Very often while I’m working in my studio, I think about this historic brick structure. It’s the “Old Salem School” off Highway 14 in Noxubee County, and I think of it because the work table I’ve made a habit of painting and block printing on came from the school. Mr. Cotton, the caretaker from the Noxubee County Historical Society, is a long-time family friend, and he gave the kids and me permission to go inside the very dilapidated building last summer. For years, every time we drove by it on the way to Busy Bee, I said I wanted to go inside and see the space. Last summer, we finally did it.

One reason the school is very interesting to me is that my grandfather went to elementary school there in the early 1920s. Not long ago, we were looking through an old lockbox from my grandmother’s house and found his diploma from Salem Consolidated School, promoting him to high school on April 17, 1925. The school is one of the earliest remaining public schools in Noxubee County, and was officially confirmed on the National Register of Historic Places in 1990.

The structure is basically a four room school house in a dog-trot type plan, with stairs in the center hallway and two large rooms on each side of both stories. On one side the rooms have been divided into smaller spaces connected through a series of doorways. My mother said that during some of the years the building was in use, one side was used as housing for teachers or caretakers.

Upstairs on the east side, the remnants of a corner stage area are still there, and as a child, my mom remembers going to community Christmas suppers held in the room with entertainment and even a visit from Santa Claus on the stage. After the building was no longer used as a school, it became sort of a community center available to the Salem community, including Salem Methodist Church and Concord Baptist Church. From the looks of the chalkboard we found inside, Sunday School classes and church meetings were sometimes held there, and my mom remembers going to birthday parties on the property as well.

During our visit, layers of peeling paint and cracked wall plaster revealed the bones of the building, and the aging patina of old chimney pipes, metal ceiling panels and cornices. And although it is in very severe disrepair, we could still see the remnants of wooden bead board chair rails, shiplap walls, movable classroom panels, and even the brass nameplates of families who donated money to install windows and other features. You can see from the angles in the shiplap photo below, that the building is just on the edge of being structurally sound. I’m afraid it may not last much longer, and I’m very glad we were able to visit when we did. It was interesting to see my children explore the space and to imagine someone going to school there. I hope I was able to impart to them the importance of historic buildings and remembering their significance to a community, especially as they listened to their grandmother talk about her own memories there.

After our visit, I nearly begged Mr. Cotton to allow me to rescue two of the last pieces of movable furniture I found there before they were overtaken with weather and falling down ceiling materials. Mom and I loaded an old six-foot wooden table into Dad’s pick-up along with a large chalkboard that was made to hang on sliding panels in the school classrooms.
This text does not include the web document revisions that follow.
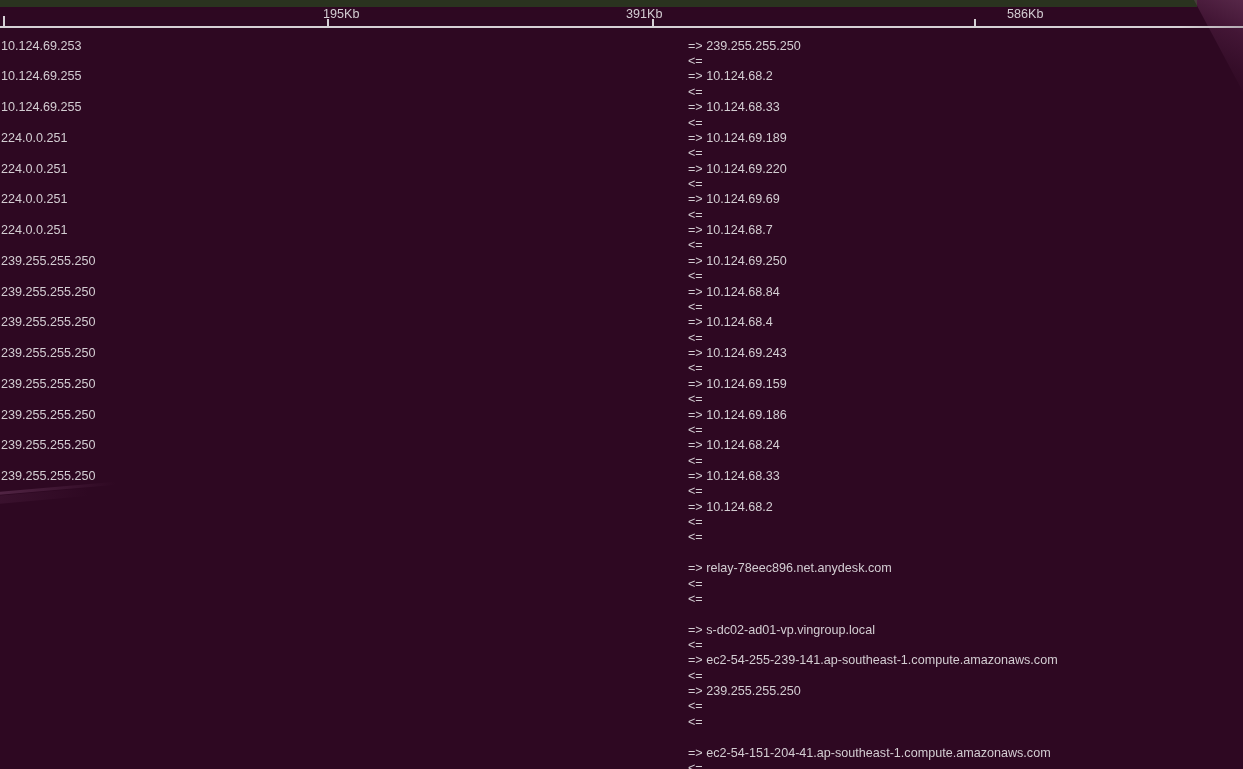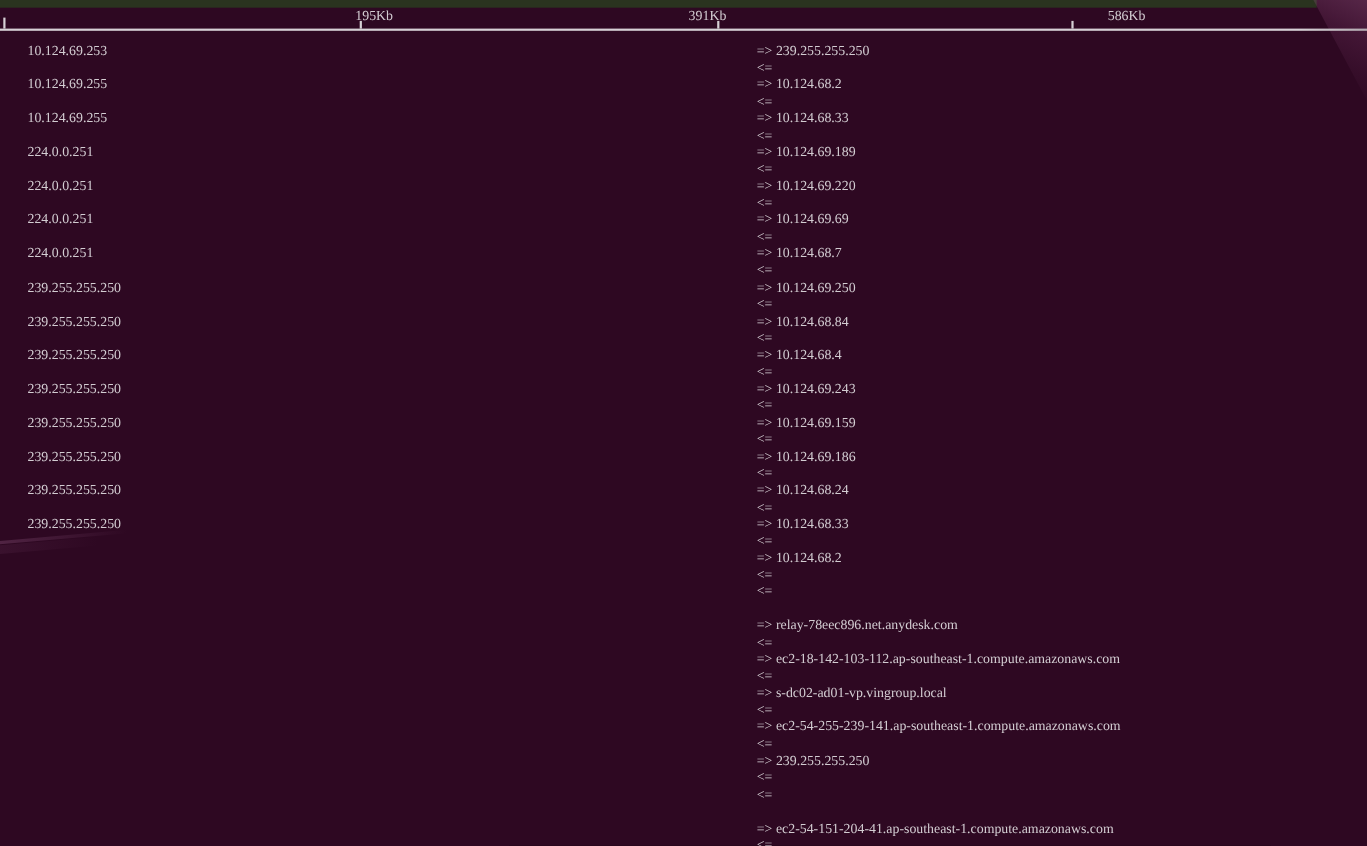--- a/index.html
+++ b/index.html
@@ -9,7 +9,7 @@
     height: 769px;
     overflow: hidden;
     background: var(--bg, #2e0822);
-    font-family: Liberation Serif, serif;
+    font-family: Liberation Sans, sans-serif;
     font-size: 12.6px;
     line-height: 15.37px;
     color: var(--fg, #d3cdd2);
Underneath the graffiti writing of other explorers, the chalkboard still had names on a list titled “To-Day’s Record”, where Sunday School member attendance and offerings were recorded during years when the building was still in use. We brought the table home, cleaned decades of dust and insect friends from it, and added a little reinforcement to the legs to accommodate printmaking duties. It has become a treasured part of my daily studio activities, inspired by the knot holes and rusted nails as reminders of the heritage I imagine happened there. One of this summer’s projects will be to restore the chalkboard to hang in our entryway, and in the repainting, I plan to replicate that Sunday School secretary’s hand-writing as we create a space to document our own “To-Day’s Record.”